== Materials provided ==

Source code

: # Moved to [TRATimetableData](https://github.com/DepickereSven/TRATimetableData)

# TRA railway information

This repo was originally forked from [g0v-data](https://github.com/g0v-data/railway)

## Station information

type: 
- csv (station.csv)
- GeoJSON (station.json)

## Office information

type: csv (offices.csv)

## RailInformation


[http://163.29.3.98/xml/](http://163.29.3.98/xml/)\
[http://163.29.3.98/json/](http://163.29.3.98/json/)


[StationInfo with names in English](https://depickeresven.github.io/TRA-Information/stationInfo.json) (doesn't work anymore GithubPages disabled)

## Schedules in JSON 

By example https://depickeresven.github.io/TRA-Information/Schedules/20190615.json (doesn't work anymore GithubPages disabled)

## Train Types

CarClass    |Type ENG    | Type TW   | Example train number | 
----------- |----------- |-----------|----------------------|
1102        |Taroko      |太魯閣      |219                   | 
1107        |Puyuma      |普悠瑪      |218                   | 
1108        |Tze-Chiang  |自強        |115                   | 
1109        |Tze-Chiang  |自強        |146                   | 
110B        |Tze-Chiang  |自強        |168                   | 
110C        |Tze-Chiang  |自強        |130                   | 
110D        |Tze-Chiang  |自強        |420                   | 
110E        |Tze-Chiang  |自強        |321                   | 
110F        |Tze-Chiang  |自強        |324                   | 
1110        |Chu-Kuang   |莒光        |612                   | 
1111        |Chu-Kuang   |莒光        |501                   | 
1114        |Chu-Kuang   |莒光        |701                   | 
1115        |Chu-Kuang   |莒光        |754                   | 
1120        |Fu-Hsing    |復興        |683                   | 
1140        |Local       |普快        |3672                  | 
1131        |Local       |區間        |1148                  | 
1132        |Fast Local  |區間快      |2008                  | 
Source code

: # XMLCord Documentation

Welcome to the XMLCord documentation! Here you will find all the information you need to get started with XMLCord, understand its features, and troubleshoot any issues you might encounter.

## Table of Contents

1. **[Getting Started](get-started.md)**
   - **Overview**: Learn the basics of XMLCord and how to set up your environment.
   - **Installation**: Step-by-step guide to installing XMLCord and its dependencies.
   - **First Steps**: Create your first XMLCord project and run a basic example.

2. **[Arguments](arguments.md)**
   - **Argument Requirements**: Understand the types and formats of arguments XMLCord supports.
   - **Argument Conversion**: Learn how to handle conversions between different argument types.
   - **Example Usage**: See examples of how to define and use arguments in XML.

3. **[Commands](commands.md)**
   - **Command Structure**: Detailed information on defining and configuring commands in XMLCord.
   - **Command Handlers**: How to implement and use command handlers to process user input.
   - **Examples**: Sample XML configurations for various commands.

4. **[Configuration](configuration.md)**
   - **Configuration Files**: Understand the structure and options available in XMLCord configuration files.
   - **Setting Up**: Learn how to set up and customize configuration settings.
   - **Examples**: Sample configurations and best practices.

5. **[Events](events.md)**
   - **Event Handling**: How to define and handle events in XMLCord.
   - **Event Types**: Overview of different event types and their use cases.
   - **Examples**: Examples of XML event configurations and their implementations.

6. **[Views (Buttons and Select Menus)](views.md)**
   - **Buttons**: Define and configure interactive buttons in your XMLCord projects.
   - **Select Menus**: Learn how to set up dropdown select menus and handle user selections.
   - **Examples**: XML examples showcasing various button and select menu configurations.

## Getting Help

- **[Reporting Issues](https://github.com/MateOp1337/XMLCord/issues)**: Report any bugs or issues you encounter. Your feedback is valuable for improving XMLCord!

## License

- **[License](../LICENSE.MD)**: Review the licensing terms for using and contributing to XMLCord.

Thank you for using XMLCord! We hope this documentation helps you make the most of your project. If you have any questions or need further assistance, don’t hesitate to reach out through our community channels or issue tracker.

== Problem details ==
Copy out the entire material exactly.

== Answer section ==
Source code

: # Moved to [TRATimetableData](https://github.com/DepickereSven/TRATimetableData)

# TRA railway information

This repo was originally forked from [g0v-data](https://github.com/g0v-data/railway)

## Station information

type: 
- csv (station.csv)
- GeoJSON (station.json)

## Office information

type: csv (offices.csv)

## RailInformation


[http://163.29.3.98/xml/](http://163.29.3.98/xml/)\
[http://163.29.3.98/json/](http://163.29.3.98/json/)


[StationInfo with names in English](https://depickeresven.github.io/TRA-Information/stationInfo.json) (doesn't work anymore GithubPages disabled)

## Schedules in JSON 

By example https://depickeresven.github.io/TRA-Information/Schedules/20190615.json (doesn't work anymore GithubPages disabled)

## Train Types

CarClass    |Type ENG    | Type TW   | Example train number | 
----------- |----------- |-----------|----------------------|
1102        |Taroko      |太魯閣      |219                   | 
1107        |Puyuma      |普悠瑪      |218                   | 
1108        |Tze-Chiang  |自強        |115                   | 
1109        |Tze-Chiang  |自強        |146                   | 
110B        |Tze-Chiang  |自強        |168                   | 
110C        |Tze-Chiang  |自強        |130                   | 
110D        |Tze-Chiang  |自強        |420                   | 
110E        |Tze-Chiang  |自強        |321                   | 
110F        |Tze-Chiang  |自強        |324                   | 
1110        |Chu-Kuang   |莒光        |612                   | 
1111        |Chu-Kuang   |莒光        |501                   | 
1114        |Chu-Kuang   |莒光        |701                   | 
1115        |Chu-Kuang   |莒光        |754                   | 
1120        |Fu-Hsing    |復興        |683                   | 
1140        |Local       |普快        |3672                  | 
1131        |Local       |區間        |1148                  | 
1132        |Fast Local  |區間快      |2008                  | 
Source code

: # XMLCord Documentation

Welcome to the XMLCord documentation! Here you will find all the information you need to get started with XMLCord, understand its features, and troubleshoot any issues you might encounter.

## Table of Contents

1. **[Getting Started](get-started.md)**
   - **Overview**: Learn the basics of XMLCord and how to set up your environment.
   - **Installation**: Step-by-step guide to installing XMLCord and its dependencies.
   - **First Steps**: Create your first XMLCord project and run a basic example.

2. **[Arguments](arguments.md)**
   - **Argument Requirements**: Understand the types and formats of arguments XMLCord supports.
   - **Argument Conversion**: Learn how to handle conversions between different argument types.
   - **Example Usage**: See examples of how to define and use arguments in XML.

3. **[Commands](commands.md)**
   - **Command Structure**: Detailed information on defining and configuring commands in XMLCord.
   - **Command Handlers**: How to implement and use command handlers to process user input.
   - **Examples**: Sample XML configurations for various commands.

4. **[Configuration](configuration.md)**
   - **Configuration Files**: Understand the structure and options available in XMLCord configuration files.
   - **Setting Up**: Learn how to set up and customize configuration settings.
   - **Examples**: Sample configurations and best practices.

5. **[Events](events.md)**
   - **Event Handling**: How to define and handle events in XMLCord.
   - **Event Types**: Overview of different event types and their use cases.
   - **Examples**: Examples of XML event configurations and their implementations.

6. **[Views (Buttons and Select Menus)](views.md)**
   - **Buttons**: Define and configure interactive buttons in your XMLCord projects.
   - **Select Menus**: Learn how to set up dropdown select menus and handle user selections.
   - **Examples**: XML examples showcasing various button and select menu configurations.

## Getting Help

- **[Reporting Issues](https://github.com/MateOp1337/XMLCord/issues)**: Report any bugs or issues you encounter. Your feedback is valuable for improving XMLCord!

## License

- **[License](../LICENSE.MD)**: Review the licensing terms for using and contributing to XMLCord.

Thank you for using XMLCord! We hope this documentation helps you make the most of your project. If you have any questions or need further assistance, don’t hesitate to reach out through our community channels or issue tracker.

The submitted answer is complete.